How to achieve great customer experience.
This text is aimed at both customers and creative people.
There are more and more freelance graphic designers and illustrators on the market. I wanted to write this article because I sometimes get contacted by new clients who tell me they haven’t been satisfied with the service and/or the experience they had with the previous creative with whom they worked. They often complain about the lack of professionalism, poor quality results, unexpectedly high bills or poor communication…
I can only recommend that you first read this article: Looking for an illustrator or graphic designer?
Here are some tips I give my clients: Be wary of low prices… for example you should avoid working with a graphic designer who offers to create your logo for 300 euros.
Creating a logo takes a lot of work, different graphic proposals, in short it’d take at least several days of work. So with this kind of price you can not expect any miracle. You’ve been warned 😉
Here are a few non-exhaustive rules that I apply systematically.
Règle n°1 : Le briefing
Listening to the customer’s request is key. Sometimes I stay on the phone with my client for an extended period of time to really understand what they are looking for. After this conversation and to avoid forgetting anything, I always ask for a complete written down brief. What should this brief include? The desired result, potential examples/models and the illustrations’ final medium.
Rule n°2: The order form
This step is essential ! This is what I include in my order forms :
– All of the elements that should feature in my artwork (example: the number of characters, the scenes that need to be illustrated, the number of mascots’ variations).
The order form protects the customer in case the creative forgets any element but also protects the artist if the client ends up having additional requests.
– The number of modification requests my clients may have.
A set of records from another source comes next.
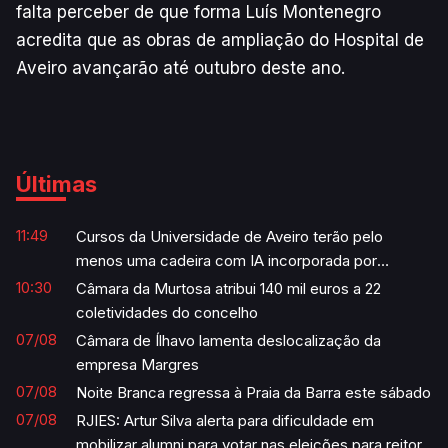
falta perceber de que forma Luís Montenegro
acredita que as obras de ampliação do Hospital de
Aveiro avançarão até outubro deste ano.
Últimas
11:49
Cursos da Universidade de Aveiro terão pelo
menos uma cadeira com IA incorporada por
semestre
10:30
Câmara da Murtosa atribui 140 mil euros a 22
coletividades do concelho
07/08
Câmara de Ílhavo lamenta deslocalização da
empresa Margres
07/08
Noite Branca regressa à Praia da Barra este sábado
07/08
RJIES: Artur Silva alerta para dificuldade em
mobilizar alumni para votar nas eleições para reitor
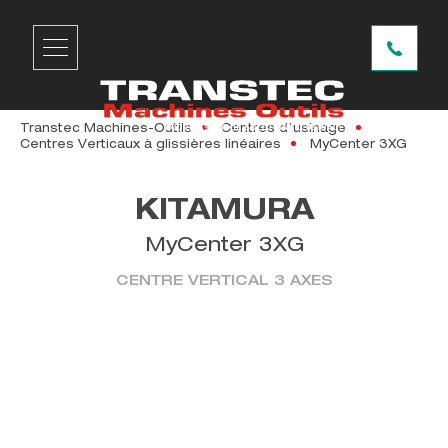
Transtec Machines-Outils
Centres d'usinage
Centres Verticaux à glissières linéaires
MyCenter 3XG
KITAMURA
MyCenter 3XG
CENTRE VERTICAL 3 AXES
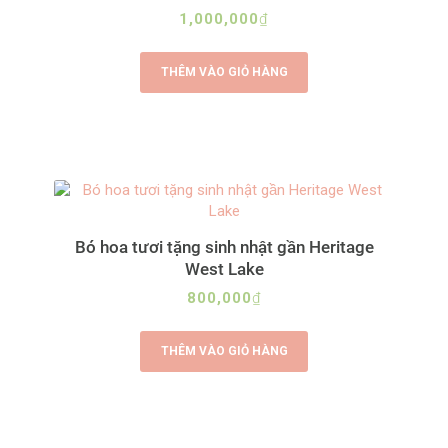
1,000,000
₫
THÊM VÀO GIỎ HÀNG
Bó hoa tươi tặng sinh nhật gần Heritage
West Lake
800,000
₫
THÊM VÀO GIỎ HÀNG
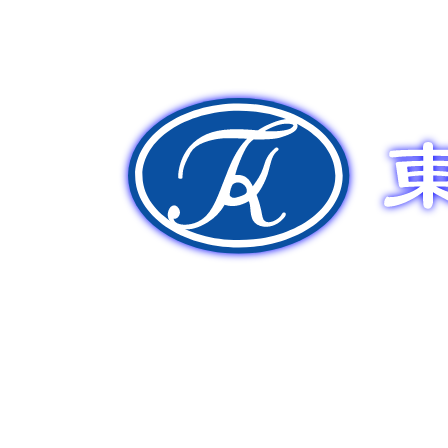
新車販売
中古車販売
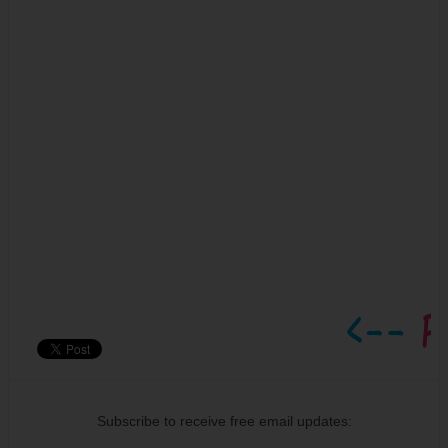
Subscribe to receive free email updates:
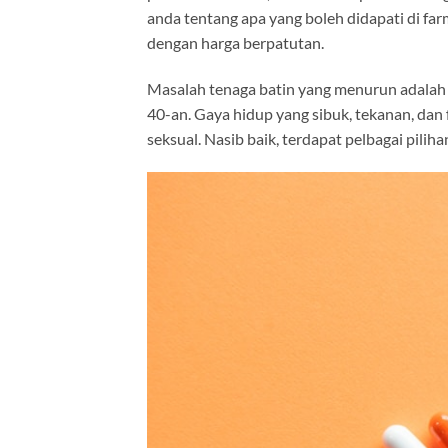
anda tentang apa yang boleh didapati di far
dengan harga berpatutan.
Masalah tenaga batin yang menurun adalah p
40-an. Gaya hidup yang sibuk, tekanan, dan 
seksual. Nasib baik, terdapat pelbagai pilih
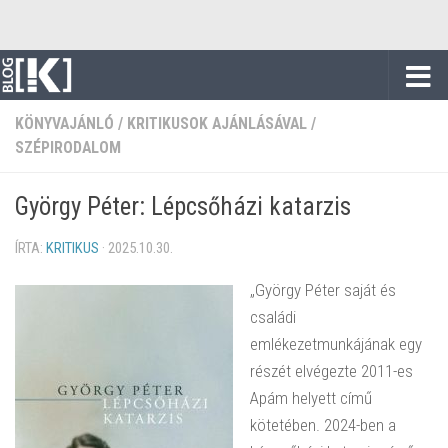
Skip to content
KÖNYVAJÁNLÓ
/
KRITIKUSOK AJÁNLÁSÁVAL
/
SZÉPIRODALOM
György Péter: Lépcsőházi katarzis
ÍRTA:
KRITIKUS
·
2025.10.30.
„György Péter saját és
családi
emlékezetmunkájának egy
részét elvégezte 2011-es
Apám helyett című
kötetében. 2024-ben a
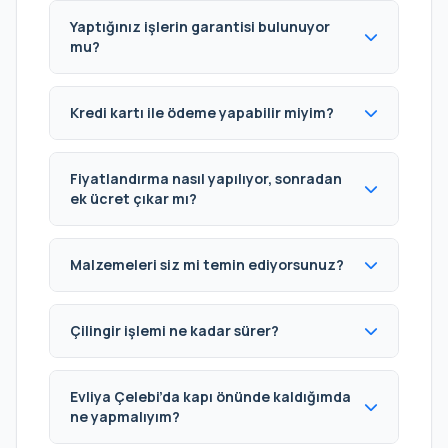
Yaptığınız işlerin garantisi bulunuyor
mu?
Kredi kartı ile ödeme yapabilir miyim?
Fiyatlandırma nasıl yapılıyor, sonradan
ek ücret çıkar mı?
Malzemeleri siz mi temin ediyorsunuz?
Çilingir işlemi ne kadar sürer?
Evliya Çelebi’da kapı önünde kaldığımda
ne yapmalıyım?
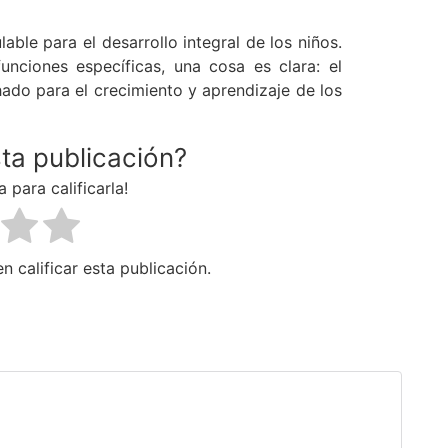
ulable para el desarrollo integral de los niños.
nciones específicas, una cosa es clara: el
ado para el crecimiento y aprendizaje de los
sta publicación?
a para calificarla!
n calificar esta publicación.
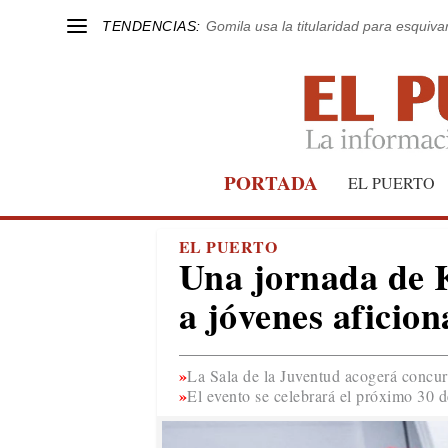
TENDENCIAS:
Gomila usa la titularidad para esquivar
PORTADA
EL PUERTO
EL PUERTO
Una jornada de 
a jóvenes aficion
La Sala de la Juventud acogerá concurs
El evento se celebrará el próximo 30 d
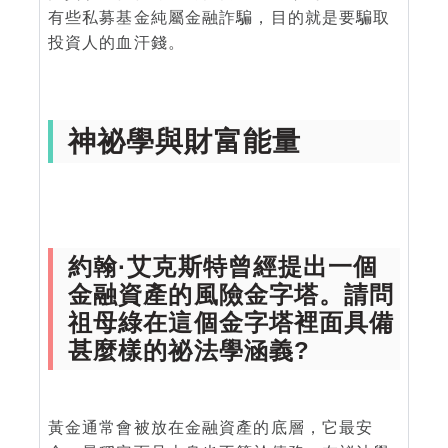
有些私募基金純屬金融詐騙，目的就是要騙取
投資人的血汗錢。
神祕學與財富能量
約翰·艾克斯特曾經提出一個
金融資產的風險金字塔。請問
祖母綠在這個金字塔裡面具備
甚麼樣的祕法學涵義?
黃金通常會被放在金融資產的底層，它最安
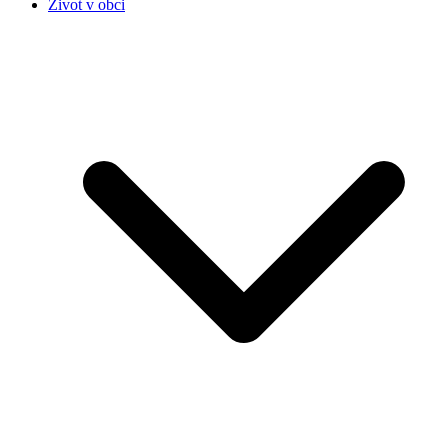
Život v obci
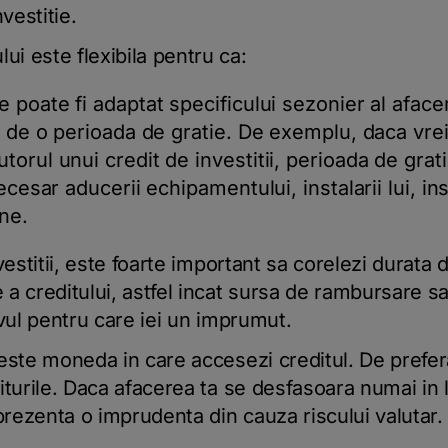
vestitie.
i este flexibila pentru ca:
 poate fi adaptat specificului sezonier al afaceri
iv de o perioada de gratie. De exemplu, daca vre
orul unui credit de investitii, perioada de gratie
ecesar aducerii echipamentului, instalarii lui, ins
une.
estitii, este foarte important sa corelezi durata
a creditului, astfel incat sursa de rambursare sa
ivul pentru care iei un imprumut.
este moneda in care accesezi creditul. De prefer
iturile. Daca afacerea ta se desfasoara numai in l
prezenta o imprudenta din cauza riscului valutar.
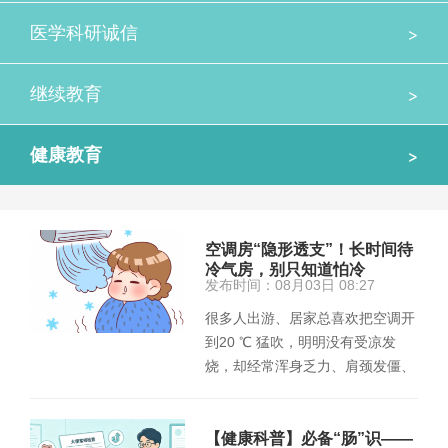
>
医学科研诚信
>
继续教育
>
健康教育
空调房“隐形透支”！长时间待
冷气房，别只知道怕冷
发布时间：08月03日 08:27
很多人出游、居家总喜欢把空调开
到20 ℃ 猛吹，明明没有受凉发
烧，却经常浑身乏力、肩颈发僵、
肠胃隐隐不舒服。别简单归为“没
休…
【健康科普】必备“肠”识——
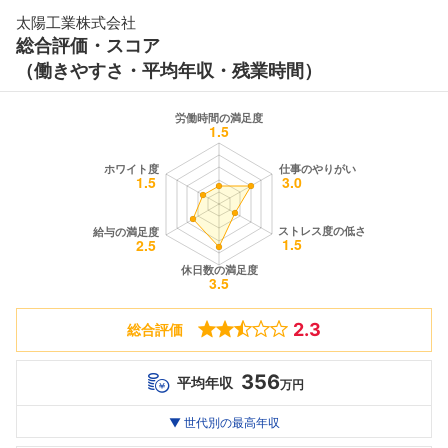
太陽工業株式会社
総合評価・スコア
（働きやすさ・平均年収・残業時間）
2.3
総合評価
356
平均年収
万円
世代別
20代
▼ 世代別の最高年収
30代
40代
最高年収
--万
356
--万
万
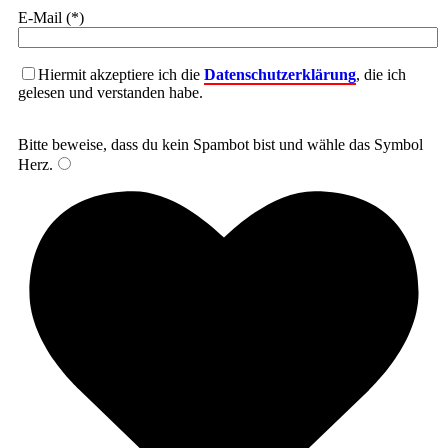
E-Mail (*)
Hiermit akzeptiere ich die
Datenschutzerklärung
, die ich
gelesen und verstanden habe.
Bitte beweise, dass du kein Spambot bist und wähle das Symbol
Herz
.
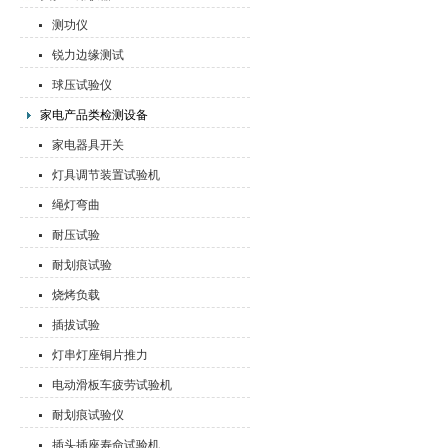
测功仪
锐力边缘测试
球压试验仪
家电产品类检测设备
家电器具开关
灯具调节装置试验机
绳灯弯曲
耐压试验
耐划痕试验
烧烤负载
插拔试验
灯串灯座铜片推力
电动滑板车疲劳试验机
耐划痕试验仪
插头插座寿命试验机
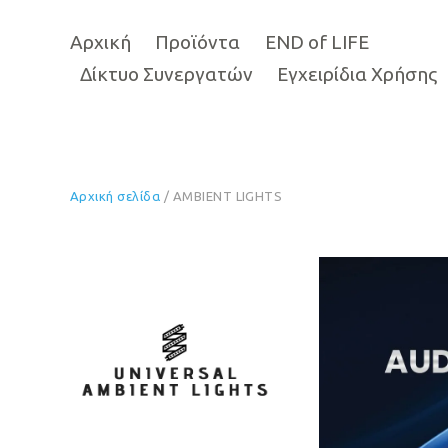
Αρχική
Προϊόντα
END of LIFE
Δίκτυο Συνεργατών
Εγχειρίδια Χρήσης
Αρχική σελίδα
/ AMBIENT LIGHTS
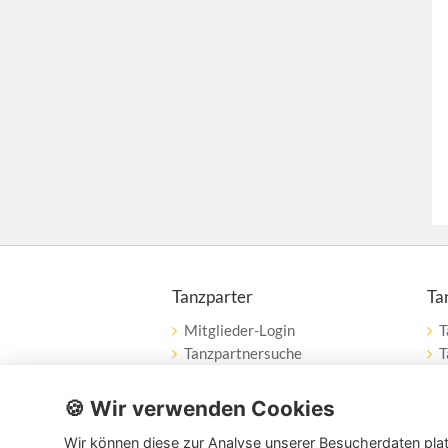
Tanzparter
Ta
Mitglieder-Login
T
Tanzpartnersuche
T
Tanzpartner nach Städten
W
Tanzschulsuche
🍪 Wir verwenden Cookies
Wir können diese zur Analyse unserer Besucherdaten plat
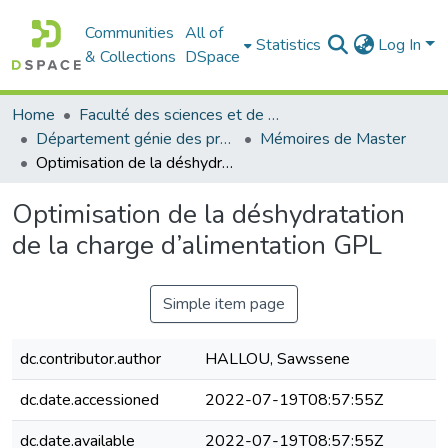
Communities
All of
Statistics
Log In
& Collections
DSpace
Home
Faculté des sciences et de la technologie
Département génie des procédés
Mémoires de Master
Optimisation de la déshydratation de la charge d’alimentation GPL
Optimisation de la déshydratation
de la charge d’alimentation GPL
Simple item page
dc.contributor.author
HALLOU, Sawssene
dc.date.accessioned
2022-07-19T08:57:55Z
dc.date.available
2022-07-19T08:57:55Z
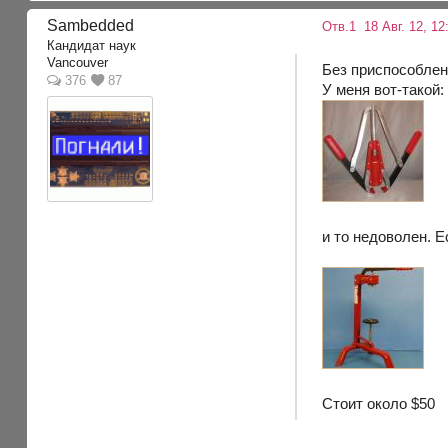
Sambedded
Отв.1
18 Авг. 12, 12
Кандидат наук
Vancouver
Без приспособлен
376
87
У меня вот-такой:
и то недоволен. 
Стоит около $50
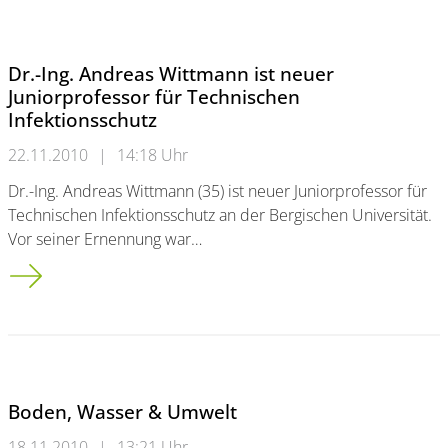
Dr.-Ing. Andreas Wittmann ist neuer
Juniorprofessor für Technischen
Infektionsschutz
22.11.2010
|
14:18 Uhr
Dr.-Ing. Andreas Wittmann (35) ist neuer Juniorprofessor für
Technischen Infektionsschutz an der Bergischen Universität.
Vor seiner Ernennung war…
Dr.-Ing. Andreas Wittmann ist neuer Juniorprofessor für Techn
Boden, Wasser & Umwelt
18.11.2010
|
13:21 Uhr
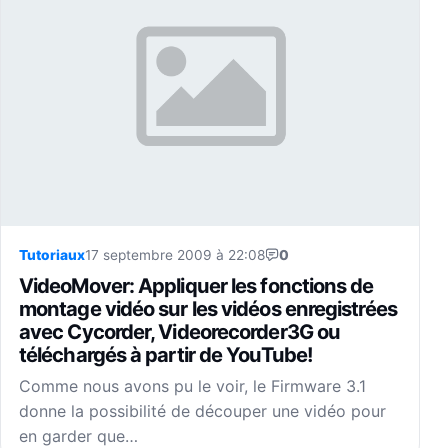
Tutoriaux
17 septembre 2009 à 22:08
0
VideoMover: Appliquer les fonctions de
montage vidéo sur les vidéos enregistrées
avec Cycorder, Videorecorder3G ou
téléchargés à partir de YouTube!
Comme nous avons pu le voir, le Firmware 3.1
donne la possibilité de découper une vidéo pour
en garder que…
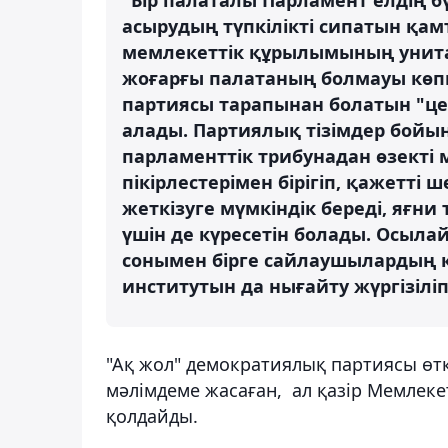
асырудың түпкілікті сипатын қа
мемлекеттік құрылымының унитар
жоғарғы палатаның болмауы көпп
партиясы тарапынан болатын "цен
алады. Партиялық тізімдер бойы
парламенттік трибунадан өзекті 
пікірлестерімен бірігіп, қажетт
жеткізуге мүмкіндік береді, яғни
үшін де күресетін болады. Осыла
сонымен бірге сайлаушылардың кө
институтын да нығайту жүргізіліп
"Ақ жол" демократиялық партиясы өт
мәлімдеме жасаған, ал қазір Мемлек
қолдайды.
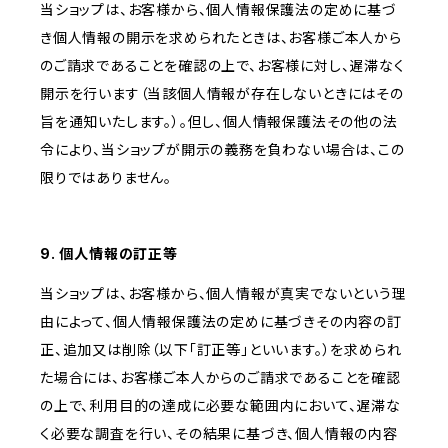
当ショップは、お客様から、個人情報保護法の定めに基づ
き個人情報の開示を求められたときは、お客様ご本人から
のご請求であることを確認の上で、お客様に対し、遅滞なく
開示を行います（当該個人情報が存在しないときにはその
旨を通知いたします。）。但し、個人情報保護法その他の法
令により、当ショップが開示の義務を負わない場合は、この
限りではありません。
9. 個人情報の訂正等
当ショップは、お客様から、個人情報が真実でないという理
由によって、個人情報保護法の定めに基づきその内容の訂
正、追加又は削除（以下「訂正等」といいます。）を求められ
た場合には、お客様ご本人からのご請求であることを確認
の上で、利用目的の達成に必要な範囲内において、遅滞な
く必要な調査を行い、その結果に基づき、個人情報の内容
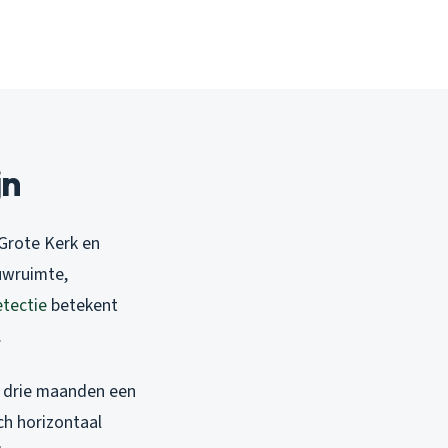
jn
Grote Kerk en
uwruimte,
etectie
betekent
.
na drie maanden een
ch horizontaal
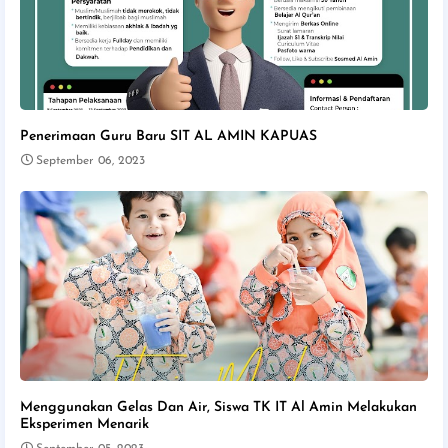
Penerimaan Guru Baru SIT AL AMIN KAPUAS
September 06, 2023
Menggunakan Gelas Dan Air, Siswa TK IT Al Amin Melakukan
Eksperimen Menarik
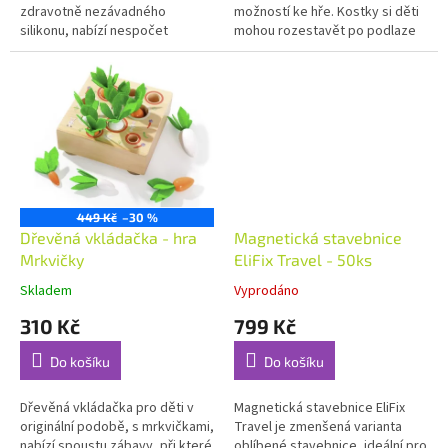
zdravotně nezávadného
možností ke hře. Kostky si děti
silikonu, nabízí nespočet
mohou rozestavět po podlaze
možností ke hře. Kelímky mohou
nebo na stole, postavit komín
děti skládat do sebe, vedle
(věž) nebo si mohou...
sebe i na...
449 Kč
–30 %
Dřevěná vkládačka - hra
Magnetická stavebnice
Mrkvičky
EliFix Travel - 50ks
Skladem
Vyprodáno
310 Kč
799 Kč
Do košíku
Do košíku
Dřevěná vkládačka pro děti v
Magnetická stavebnice EliFix
originální podobě, s mrkvičkami,
Travel je zmenšená varianta
nabízí spoustu zábavy, při které
oblíbené stavebnice, ideální pro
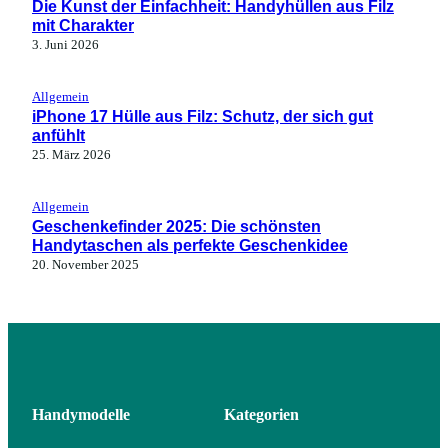
Die Kunst der Einfachheit: Handyhüllen aus Filz
mit Charakter
3. Juni 2026
Allgemein
iPhone 17 Hülle aus Filz: Schutz, der sich gut
anfühlt
25. März 2026
Allgemein
Geschenkefinder 2025: Die schönsten
Handytaschen als perfekte Geschenkidee
20. November 2025
Handymodelle
Kategorien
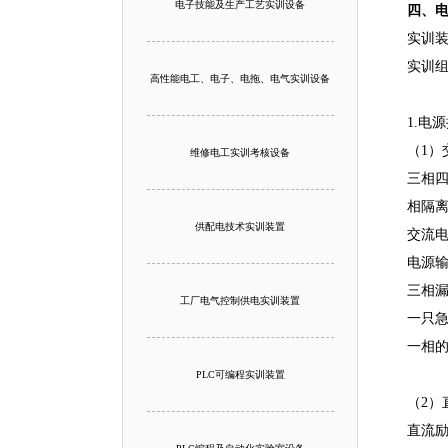
电子技能及生产工艺实训设备
四、
实训
实训
高性能电工、电子、电拖、电气实训设备
1.电
（1）
维修电工实训考核设备
三相四
相隔离
供配电技术实训装置
交流电
电源
三相
工厂电气控制供电实训装置
一只
一相
PLC可编程实训装置
（2）
直流励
Three modifications are fine but beyond that number I may have to charge more, especially if they are major modifications. I will charge modifications on a half-day or full-day basis depending on the demand. If the touch-ups are minor (change of colour for example), I will not charge anything. I believe it is important to remain flexible.
– What use will be made of the illustrations (the transfer of rights). I indicate this systematically, in order to avoid any misunderstanding. It could become a problem to see one’s creation in 4/3 in the metro, or in a TV spot when this had not been indicated beforehand. It is important to understand that an illustrator makes a living out of his illustrations but also from his ownership (copyright), just like a musician or a photographer does.
– The type of file I am delivering: in JPG 30 DPI, CMYK or RGB, or the source file etc…
The delivery of a source file can lead to more price negotiation. However, it is not uncommon to make a source file delivery when the illustrations are animated or printed in very large format.
– Finally, I sometimes ask new clients to provide a deposit (ranging from 30 to 40%) especially when it comes to large budgets and projects requiring a lot of time for creation.
Rule n°3: The signature
I never work until the order form is signed! This is a golden rule! Indeed, at the beginning of earlier projects,I tended to work without the signed purchase order, but with a simple oral agreement from the client. I quickly realised that this was not a good idea. If the customer can’t send me back the signed order form to me by email (no scanner or anything else), I will ask for a written approval by email. However, if the customer has a printer, I still ask for this confirmation by post. For information, the simple written validation by e-mail is legally indisputable.
Rule 4: The Creation process
During my creative process, it is important to involve the client. I systematically share sketches, ask if they need any touch-ups.. Here’s an example of a mascot design with sketches, annotations, retouching and colouring.
So the best way for me to avoid any misunderstanding, is to start with a sketch, have it validated and then move on to the colouring.
A successful order is one where the customer is involved in the creative process.
You can also find here my working method: from the sketching to colouring.
Rule 5: The Invoicing
On the invoice, I indicate all the work that has been done. Normally the invoice should include all the work listed on the quotation.
It is accompanied by all the supporting documents:
– Exemption from withholding tax
– The certificate of affiliation to the Maison des Artistes
– Certificate of Vigilance
– The IBAN can also be used for payment 😉
As a freelance illustrator and graphic designer, I put myself in the client’s shoes as much as possible and try to stay ahead of their needs. I offer graphic solutions or ideas in order to have a work that lives up to their expectations. I protect my clients and also protect myself by establishing a clear and precise order form. I involve my clients in my creative process (from sketching to colouring).